● To do
**a.** From the poetry email, list every poet named in the quoted passage as an example of poems "created without a basis in feeling."
**b.** Extract the portion of the poetry email starting at "How can one" and ending at "of climate change??".

● Provided text
◇ ◇ ◇
Wow, I missed that, Doug! Maybe my eyes had glazed over by then.
How can one say any of those poets write without feeling?
I'm reminded of Milan Kundera's book, Testaments Betrayed. He has a
lot to say about this accusation, which he claims is a hangover (I'd
say a misunderstanding) of Romanticism...certainly this guy
misunderstands Coleridge, who was far too smart to fall into that kind
of crude sentimentality. That accusation of being unfeeling was used
against Janacek, Stravinsky, Beckett, and many others. I don't
understand it myself. Unless people claim that intelligence and
feeling are polar opposites. This is deeply untrue of poetry, I'd say
all art: isn't it about the passionate intellect, the intelligent
passion? And what the hell is "fanciful" about Carson's passionate
meditations on love, on Kinsella's of climate change??
xA
On Fri, Dec 12, 2008 at 3:19 AM, Douglas Barbour
<[log in to unmask]> wrote:
> So I finally went & cruised the long article. And it is interesting, with
> some sense of poetry outside of Britain.
>
> I find one of his controversial moments when he discusses the Coleridge
> distinction between Imagination & Fancy, & then says this about poets he
> feels are only 'fanciful': 'For poetry, it helps to explain why poems
> created without a basis in feeling, however artful and intelligent, are
> finally unsatisfying. At bottom they are mechanistic, aggregative, fanciful;
> one thinks, for example, of Ashbery, Anne Carson, J H Prynne, Jorie Graham
> and John Kinsella.'
> Really? Are they? I would certainly argue that Carson has achieved works of
> imagination, & Kinsella has played between the two, depending on which works
> of his one reads. He's hard on Ashbery compared with O'Hara, but I would
> argue, again, that in some poems Ashbery achieves imagination.
◇ ◇ ◇
● Excerpted records
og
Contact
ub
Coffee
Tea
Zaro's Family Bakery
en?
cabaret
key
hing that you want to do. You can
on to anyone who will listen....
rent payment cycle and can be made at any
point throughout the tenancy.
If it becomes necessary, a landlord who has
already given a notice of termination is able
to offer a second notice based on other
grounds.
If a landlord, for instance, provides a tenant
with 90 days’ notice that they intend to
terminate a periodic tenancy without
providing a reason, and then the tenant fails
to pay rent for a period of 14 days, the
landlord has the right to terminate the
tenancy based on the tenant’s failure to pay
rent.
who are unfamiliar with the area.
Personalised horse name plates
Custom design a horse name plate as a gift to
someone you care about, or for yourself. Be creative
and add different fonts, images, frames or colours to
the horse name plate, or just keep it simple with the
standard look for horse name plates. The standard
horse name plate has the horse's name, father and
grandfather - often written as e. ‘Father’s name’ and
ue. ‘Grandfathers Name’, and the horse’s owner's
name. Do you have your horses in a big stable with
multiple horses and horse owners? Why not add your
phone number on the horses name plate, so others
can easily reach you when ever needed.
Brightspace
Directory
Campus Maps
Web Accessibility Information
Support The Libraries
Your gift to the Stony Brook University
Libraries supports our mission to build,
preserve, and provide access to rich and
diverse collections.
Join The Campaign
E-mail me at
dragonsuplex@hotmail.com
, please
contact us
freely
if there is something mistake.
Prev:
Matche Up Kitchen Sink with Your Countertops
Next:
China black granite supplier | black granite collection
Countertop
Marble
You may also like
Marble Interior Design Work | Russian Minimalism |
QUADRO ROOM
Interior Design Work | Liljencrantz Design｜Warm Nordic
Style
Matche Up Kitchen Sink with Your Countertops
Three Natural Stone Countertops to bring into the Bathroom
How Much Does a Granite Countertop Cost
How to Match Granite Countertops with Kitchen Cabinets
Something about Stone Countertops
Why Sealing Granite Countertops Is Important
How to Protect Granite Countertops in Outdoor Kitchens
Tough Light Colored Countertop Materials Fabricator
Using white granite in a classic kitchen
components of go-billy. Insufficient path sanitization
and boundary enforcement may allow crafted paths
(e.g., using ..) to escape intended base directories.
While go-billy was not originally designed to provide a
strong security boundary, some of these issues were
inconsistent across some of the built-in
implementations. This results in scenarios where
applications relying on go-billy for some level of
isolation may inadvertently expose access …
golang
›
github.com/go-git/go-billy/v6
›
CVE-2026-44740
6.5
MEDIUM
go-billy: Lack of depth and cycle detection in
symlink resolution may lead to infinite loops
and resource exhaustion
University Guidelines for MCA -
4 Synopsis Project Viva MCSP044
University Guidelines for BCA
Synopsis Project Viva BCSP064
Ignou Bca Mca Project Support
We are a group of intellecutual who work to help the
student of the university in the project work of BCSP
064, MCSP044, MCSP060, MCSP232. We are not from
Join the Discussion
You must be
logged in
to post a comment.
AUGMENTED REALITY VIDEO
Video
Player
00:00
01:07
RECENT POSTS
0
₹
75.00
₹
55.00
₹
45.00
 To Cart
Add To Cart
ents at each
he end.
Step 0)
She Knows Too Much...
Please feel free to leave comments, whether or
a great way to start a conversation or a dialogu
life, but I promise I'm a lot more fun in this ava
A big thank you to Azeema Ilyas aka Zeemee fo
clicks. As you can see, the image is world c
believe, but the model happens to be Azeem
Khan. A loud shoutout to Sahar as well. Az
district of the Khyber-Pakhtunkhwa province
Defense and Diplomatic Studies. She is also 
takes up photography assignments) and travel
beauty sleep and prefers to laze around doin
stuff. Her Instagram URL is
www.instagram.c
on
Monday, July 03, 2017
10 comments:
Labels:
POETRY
◇ ◇ ◇
● Solution set
**a.** Ashbery, Anne Carson, J H Prynne, Jorie Graham, John Kinsella

**b.**
How can one say any of those poets write without feeling?
I'm reminded of Milan Kundera's book, Testaments Betrayed. He has a
lot to say about this accusation, which he claims is a hangover (I'd
say a misunderstanding) of Romanticism...certainly this guy
misunderstands Coleridge, who was far too smart to fall into that kind
of crude sentimentality. That accusation of being unfeeling was used
against Janacek, Stravinsky, Beckett, and many others. I don't
understand it myself. Unless people claim that intelligence and
feeling are polar opposites. This is deeply untrue of poetry, I'd say
all art: isn't it about the passionate intellect, the intelligent
passion? And what the hell is "fanciful" about Carson's passionate
meditations on love, on Kinsella's of climate change??